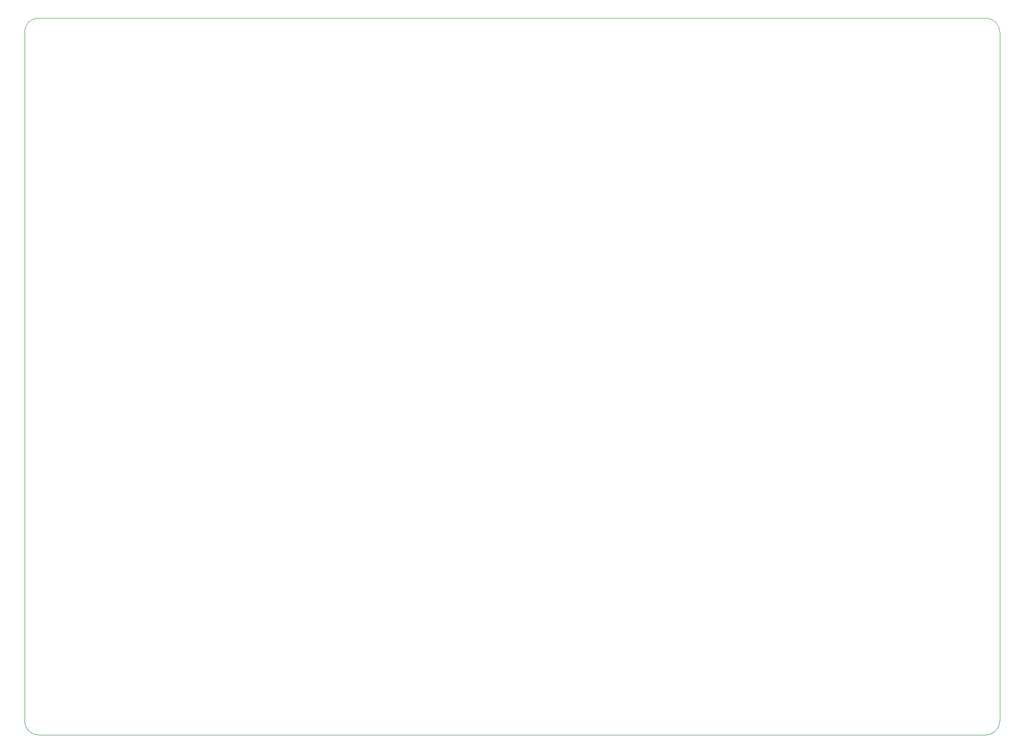
<source format=gm1>
G04 #@! TF.GenerationSoftware,KiCad,Pcbnew,5.1.12-84ad8e8a86~92~ubuntu18.04.1*
G04 #@! TF.CreationDate,2022-12-12T22:34:18+01:00*
G04 #@! TF.ProjectId,full,66756c6c-2e6b-4696-9361-645f70636258,rev?*
G04 #@! TF.SameCoordinates,Original*
G04 #@! TF.FileFunction,Profile,NP*
%FSLAX46Y46*%
G04 Gerber Fmt 4.6, Leading zero omitted, Abs format (unit mm)*
G04 Created by KiCad (PCBNEW 5.1.12-84ad8e8a86~92~ubuntu18.04.1) date 2022-12-12 22:34:18*
%MOMM*%
%LPD*%
G01*
G04 APERTURE LIST*
G04 #@! TA.AperFunction,Profile*
%ADD10C,0.050000*%
G04 #@! TD*
G04 APERTURE END LIST*
D10*
X190500000Y-140970000D02*
G75*
G02*
X187960000Y-143510000I-2540000J0D01*
G01*
X187960000Y-12700000D02*
G75*
G02*
X190500000Y-15240000I0J-2540000D01*
G01*
X12700000Y-15240000D02*
G75*
G02*
X15240000Y-12700000I2540000J0D01*
G01*
X15240000Y-143510000D02*
G75*
G02*
X12700000Y-140970000I0J2540000D01*
G01*
X187960000Y-12700000D02*
X15240000Y-12700000D01*
X190500000Y-140970000D02*
X190500000Y-15240000D01*
X15240000Y-143510000D02*
X187960000Y-143510000D01*
X12700000Y-15240000D02*
X12700000Y-140970000D01*
M02*

</source>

● What is needed: Output the data above exactly, excluding images.

● Final answer:
<source format=gm1>
G04 #@! TF.GenerationSoftware,KiCad,Pcbnew,5.1.12-84ad8e8a86~92~ubuntu18.04.1*
G04 #@! TF.CreationDate,2022-12-12T22:34:18+01:00*
G04 #@! TF.ProjectId,full,66756c6c-2e6b-4696-9361-645f70636258,rev?*
G04 #@! TF.SameCoordinates,Original*
G04 #@! TF.FileFunction,Profile,NP*
%FSLAX46Y46*%
G04 Gerber Fmt 4.6, Leading zero omitted, Abs format (unit mm)*
G04 Created by KiCad (PCBNEW 5.1.12-84ad8e8a86~92~ubuntu18.04.1) date 2022-12-12 22:34:18*
%MOMM*%
%LPD*%
G01*
G04 APERTURE LIST*
G04 #@! TA.AperFunction,Profile*
%ADD10C,0.050000*%
G04 #@! TD*
G04 APERTURE END LIST*
D10*
X190500000Y-140970000D02*
G75*
G02*
X187960000Y-143510000I-2540000J0D01*
G01*
X187960000Y-12700000D02*
G75*
G02*
X190500000Y-15240000I0J-2540000D01*
G01*
X12700000Y-15240000D02*
G75*
G02*
X15240000Y-12700000I2540000J0D01*
G01*
X15240000Y-143510000D02*
G75*
G02*
X12700000Y-140970000I0J2540000D01*
G01*
X187960000Y-12700000D02*
X15240000Y-12700000D01*
X190500000Y-140970000D02*
X190500000Y-15240000D01*
X15240000Y-143510000D02*
X187960000Y-143510000D01*
X12700000Y-15240000D02*
X12700000Y-140970000D01*
M02*

</source>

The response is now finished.